My son attends this elementary school which is now embedded in a neighborhood just one long driveway away from the truth of its plantation past. He learns, thrives and feels like he belongs in a space where enslaved children were once forced to work.
The 1816 Farmington historic home is where the John Speed family lived along with 70 enslaved people.
Hannah Drake is a co-founder of (Un)Known Project and the artist behind “Childhood Interrupted,” which is touring Kentucky plantations this summer. Hannah wants people to know the specific horror that “this nation enslaved children and made children do hard labor.”
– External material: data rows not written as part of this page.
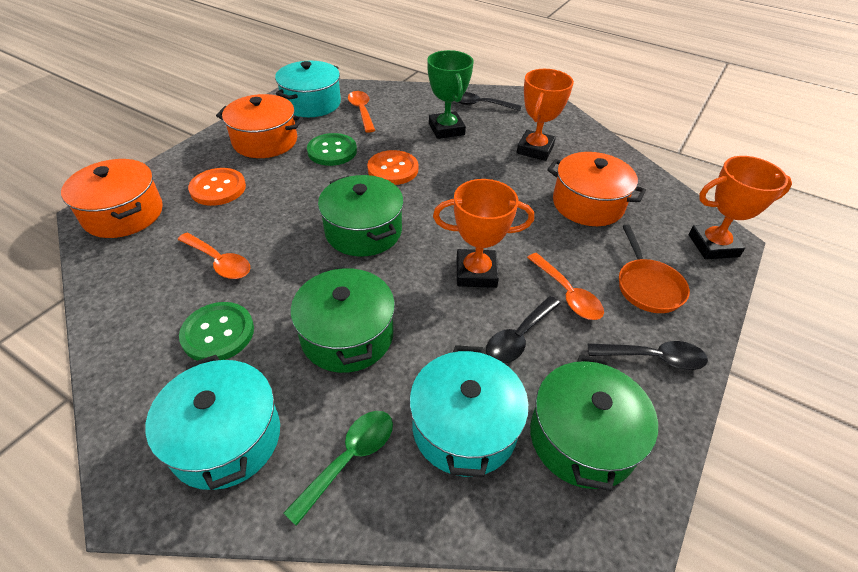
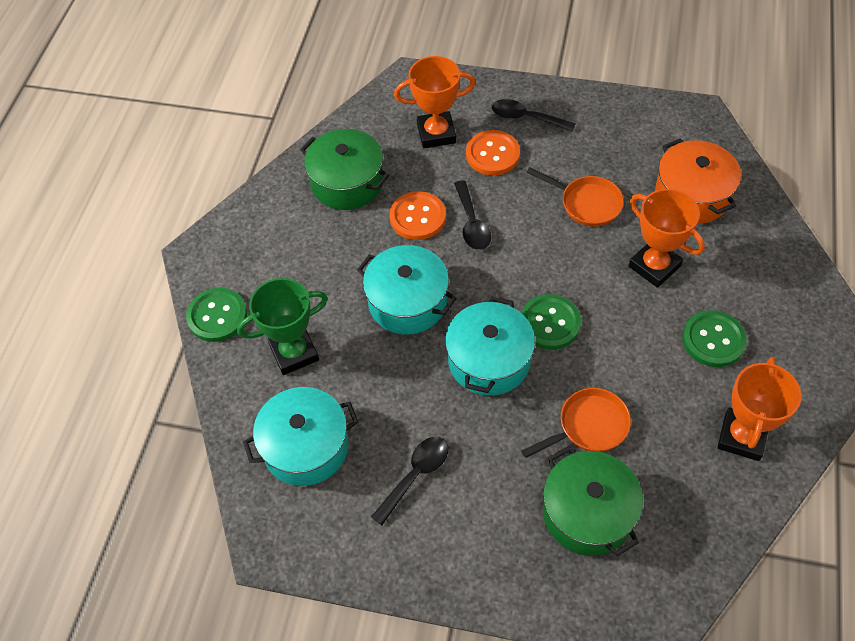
green button: 2 -> 3
green pot: 3 -> 2
green spoon: 1 -> 0
orange pan: 1 -> 2
orange pot: 3 -> 1
orange spoon: 3 -> 0

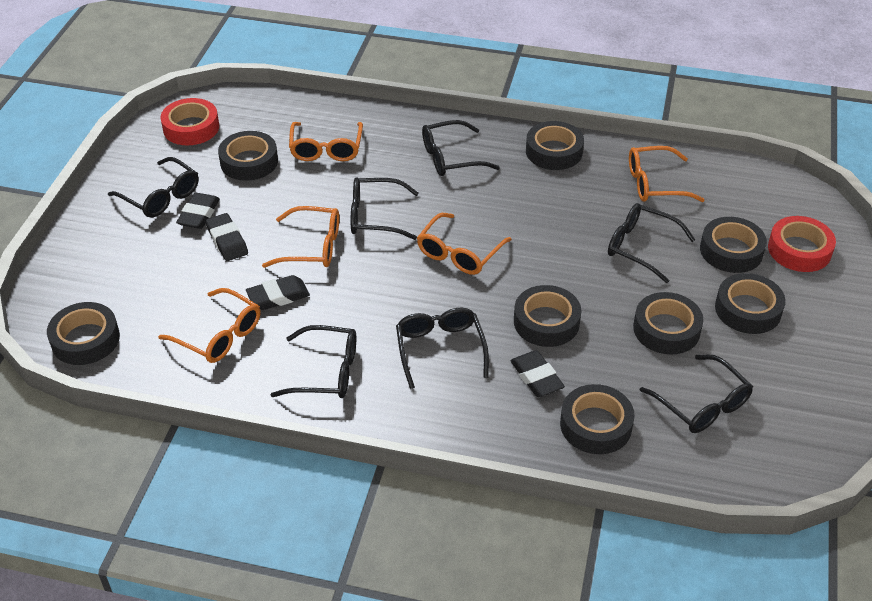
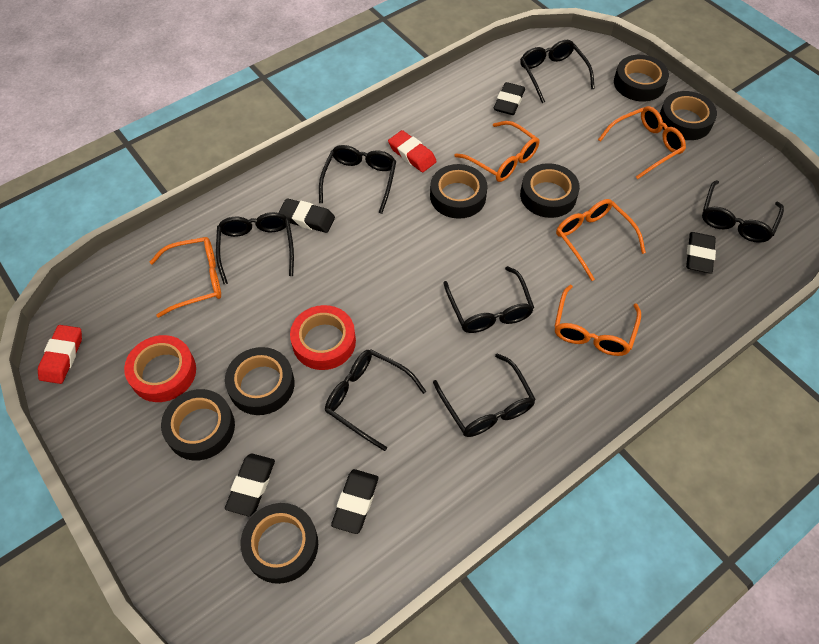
black eraser: 4 -> 5
black tape: 8 -> 7
red eraser: 0 -> 2

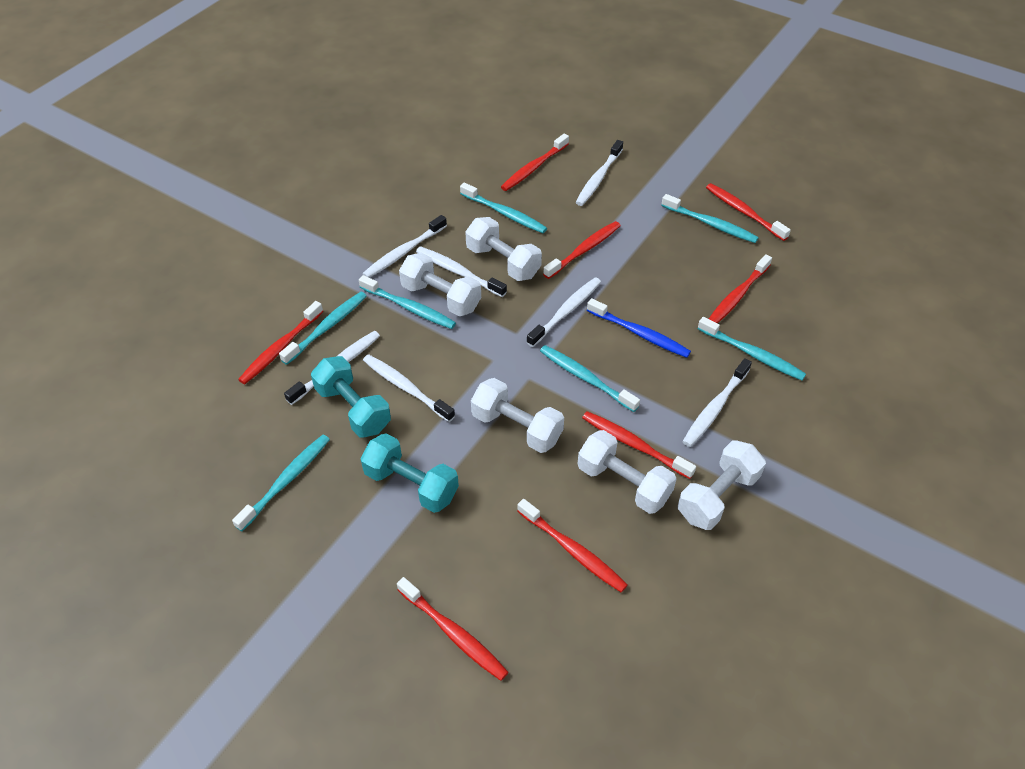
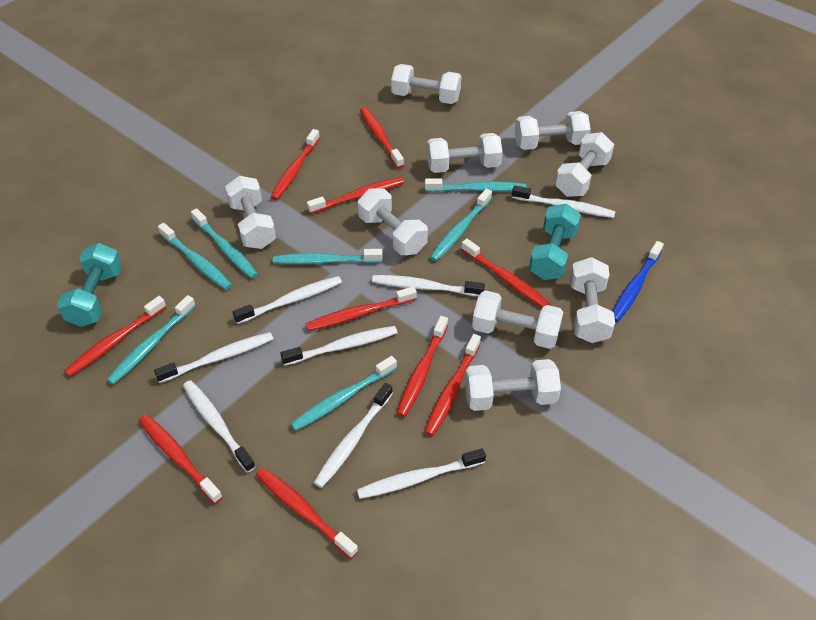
red toothbrush: 8 -> 10
white dumbbell: 5 -> 9
white toothbrush: 7 -> 8

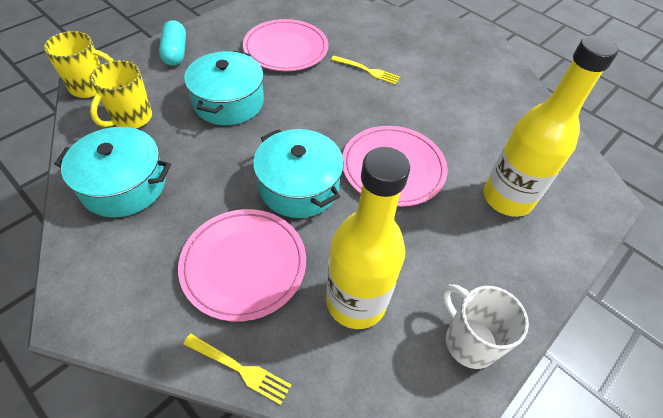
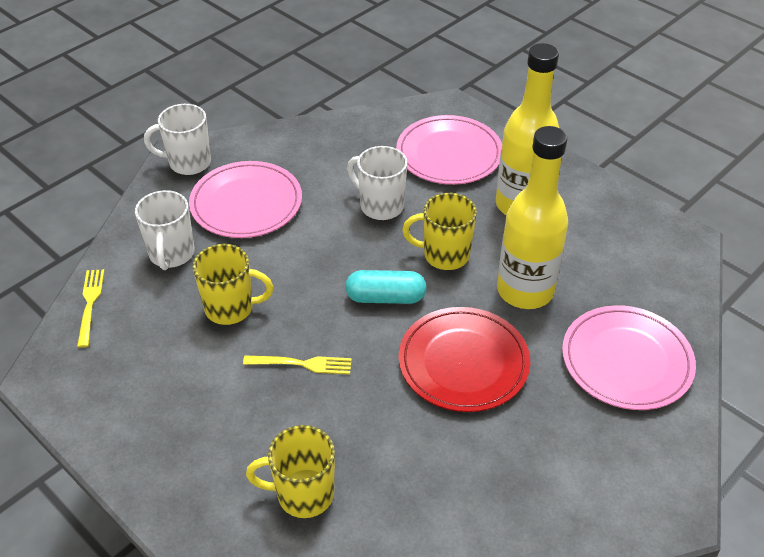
red plate: 0 -> 1
turquoise pot: 3 -> 0
white mug: 1 -> 3
yellow mug: 2 -> 3

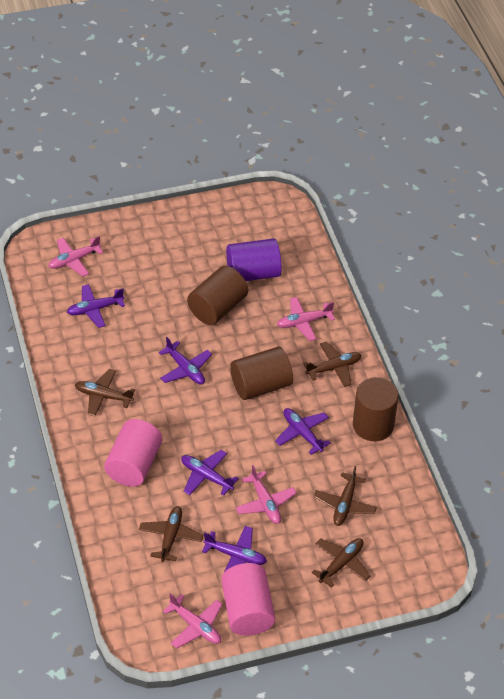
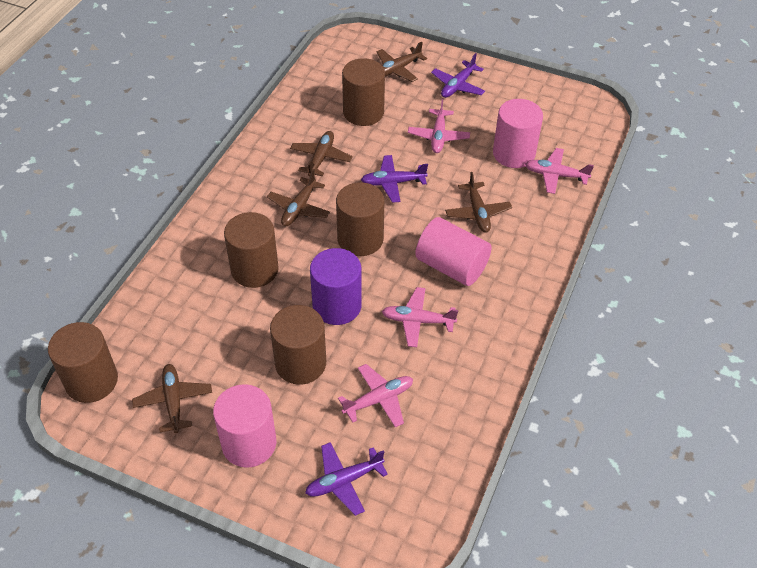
brown cylinder: 3 -> 5
pink cylinder: 2 -> 3
purple plane: 5 -> 3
When we talk about the history of slavery in the United States, we don’t tend to think of children. But the reality is that in the decades before the Civil War, half of all enslaved people were under the age of 16.
Children as young as 2 and 3 years old performed domestic chores, including child care, collecting trash and kindling, toting water, scaring away birds, weeding and plucking worms off plants. Enslaved children also suffered harsh punishments at the hands of their enslavers. They were whipped or forced to swallow the worms they missed.
Hannah’s art shows us a different picture. Her art answers the question, “If enslaved children could do whatever it is that they wanted, what would they do?” In the silhouettes, we see children having fun and playing. A child on a rocking horse imagines what they could become. Hannah made a little chef, a girl sipping tea and children learning. At the end of the installation, we see children dreaming of their futures.
This is purposeful. No matter what atrocities enslaved children faced, they still found ways to play. Historic records tell us that their songs, rhymes and games were rooted in the realities of enslavement. Children process the world through play, especially when that world feels frightening and beyond their control. Even in bondage, children were still children.
Hannah included chains to remind viewers that enslaved children’s lives were forever bound to this place. The truth of slavery is that generations of people were born into bondage, enslaved since birth.
One exhibit in Farmington’s visitors center tells the story of an enslaved woman named Phillis. She gave birth to a daughter, Diana, only for John Speed to give Diana to his eldest daughter to raise as her personal servant. Diana was groomed from birth to serve her enslaver. Childhood Interrupted.
The courts continue to wrestle with those efforts. Last week, U.S. District Judge Angel Kelley ordered the restoration of altered exhibits nationwide. Days later, a federal appeals court allowed the administration to move forward with replacing a slavery exhibit at George Washington’s former home in Philadelphia. The legal battle may continue, but the broader fight is already clear: Who gets to decide which parts of American history are remembered and which are erased?
Slavery is not just Black history. It is every American’s history. Our stories are intertwined.
I teach in my writing workshops the importance of owning your own narrative, because only then can you decide how what happened will inform your future. This is true for our country, too. We get to decide how our nation’s foundation of slavery and genocide will inform our collective trajectory. Ignoring our history is the opposite of owning it. Knowledge is not about shame. Shame only exists in cover-ups.
Childhood in America is still interrupted by poverty, gun violence, bigotry and neglect. Understanding the trauma of enslaved children won’t change the past, but it can help us build a better future for the children whose lives are being shaped right now by circumstances they did not choose.